[Opening GIVEN RECORDS section]
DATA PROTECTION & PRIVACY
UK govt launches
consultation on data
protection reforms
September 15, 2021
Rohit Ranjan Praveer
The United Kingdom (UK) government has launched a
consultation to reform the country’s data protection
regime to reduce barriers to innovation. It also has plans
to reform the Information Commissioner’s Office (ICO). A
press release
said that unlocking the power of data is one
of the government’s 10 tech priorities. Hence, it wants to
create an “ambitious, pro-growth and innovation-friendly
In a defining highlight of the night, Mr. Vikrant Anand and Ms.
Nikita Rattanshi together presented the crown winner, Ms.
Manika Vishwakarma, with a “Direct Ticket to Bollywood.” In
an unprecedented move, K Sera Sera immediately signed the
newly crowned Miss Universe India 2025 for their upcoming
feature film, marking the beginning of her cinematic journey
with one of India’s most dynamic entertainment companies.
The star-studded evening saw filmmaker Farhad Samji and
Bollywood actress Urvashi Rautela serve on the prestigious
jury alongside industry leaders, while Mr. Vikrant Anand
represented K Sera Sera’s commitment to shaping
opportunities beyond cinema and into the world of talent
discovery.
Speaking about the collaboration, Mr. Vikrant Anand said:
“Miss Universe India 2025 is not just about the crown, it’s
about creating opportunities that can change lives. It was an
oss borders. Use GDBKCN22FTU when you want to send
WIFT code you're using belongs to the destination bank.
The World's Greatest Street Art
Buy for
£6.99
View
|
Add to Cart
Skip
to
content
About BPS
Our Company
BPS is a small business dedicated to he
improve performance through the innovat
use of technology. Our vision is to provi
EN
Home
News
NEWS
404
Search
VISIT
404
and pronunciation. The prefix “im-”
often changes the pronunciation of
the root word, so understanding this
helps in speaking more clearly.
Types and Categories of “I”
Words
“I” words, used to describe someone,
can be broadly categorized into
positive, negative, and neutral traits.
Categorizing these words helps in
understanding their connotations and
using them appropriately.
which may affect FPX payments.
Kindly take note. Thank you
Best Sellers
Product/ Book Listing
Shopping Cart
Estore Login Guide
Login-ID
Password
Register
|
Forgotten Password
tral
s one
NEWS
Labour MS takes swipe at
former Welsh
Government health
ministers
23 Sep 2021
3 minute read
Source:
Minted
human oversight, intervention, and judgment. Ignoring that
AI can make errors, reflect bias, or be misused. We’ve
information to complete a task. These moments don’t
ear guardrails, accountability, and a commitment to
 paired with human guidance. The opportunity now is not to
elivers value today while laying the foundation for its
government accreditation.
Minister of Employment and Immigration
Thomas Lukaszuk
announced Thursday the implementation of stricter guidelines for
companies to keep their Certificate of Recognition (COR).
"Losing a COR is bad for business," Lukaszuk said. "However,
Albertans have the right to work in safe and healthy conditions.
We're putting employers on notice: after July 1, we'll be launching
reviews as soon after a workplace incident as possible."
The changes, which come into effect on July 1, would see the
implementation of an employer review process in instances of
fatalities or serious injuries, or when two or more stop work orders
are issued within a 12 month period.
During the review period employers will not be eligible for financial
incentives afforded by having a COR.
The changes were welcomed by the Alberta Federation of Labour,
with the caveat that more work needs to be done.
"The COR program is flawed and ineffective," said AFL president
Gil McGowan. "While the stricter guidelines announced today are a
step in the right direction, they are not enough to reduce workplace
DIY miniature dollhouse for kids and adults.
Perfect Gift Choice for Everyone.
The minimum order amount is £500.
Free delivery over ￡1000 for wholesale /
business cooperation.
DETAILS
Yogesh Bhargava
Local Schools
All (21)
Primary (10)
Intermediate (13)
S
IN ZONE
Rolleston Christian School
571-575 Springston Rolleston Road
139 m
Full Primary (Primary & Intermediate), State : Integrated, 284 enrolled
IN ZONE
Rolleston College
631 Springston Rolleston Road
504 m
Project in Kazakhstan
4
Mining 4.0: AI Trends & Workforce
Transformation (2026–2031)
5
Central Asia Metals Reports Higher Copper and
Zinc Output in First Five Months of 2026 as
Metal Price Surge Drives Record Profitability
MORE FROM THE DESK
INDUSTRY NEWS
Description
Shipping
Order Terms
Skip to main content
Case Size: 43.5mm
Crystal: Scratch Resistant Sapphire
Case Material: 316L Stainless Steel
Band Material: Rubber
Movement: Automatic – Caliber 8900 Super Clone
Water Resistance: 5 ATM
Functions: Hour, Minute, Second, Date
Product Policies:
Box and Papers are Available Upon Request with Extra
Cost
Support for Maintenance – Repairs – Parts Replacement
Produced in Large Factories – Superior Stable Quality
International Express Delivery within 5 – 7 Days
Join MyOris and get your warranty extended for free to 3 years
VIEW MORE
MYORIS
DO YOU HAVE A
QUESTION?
[Closing GIVEN RECORDS section]
## WHAT THE EXERCISE ASKS
The line containing "INDUSTRY NEWS" begins the span, and the last line of the records above ends it. Return that span exactly, and nothing outside it.

## OUTPUT FOR THIS TASK
INDUSTRY NEWS
Description
Shipping
Order Terms
Skip to main content
Case Size: 43.5mm
Crystal: Scratch Resistant Sapphire
Case Material: 316L Stainless Steel
Band Material: Rubber
Movement: Automatic – Caliber 8900 Super Clone
Water Resistance: 5 ATM
Functions: Hour, Minute, Second, Date
Product Policies:
Box and Papers are Available Upon Request with Extra
Cost
Support for Maintenance – Repairs – Parts Replacement
Produced in Large Factories – Superior Stable Quality
International Express Delivery within 5 – 7 Days
Join MyOris and get your warranty extended for free to 3 years
VIEW MORE
MYORIS
DO YOU HAVE A
QUESTION?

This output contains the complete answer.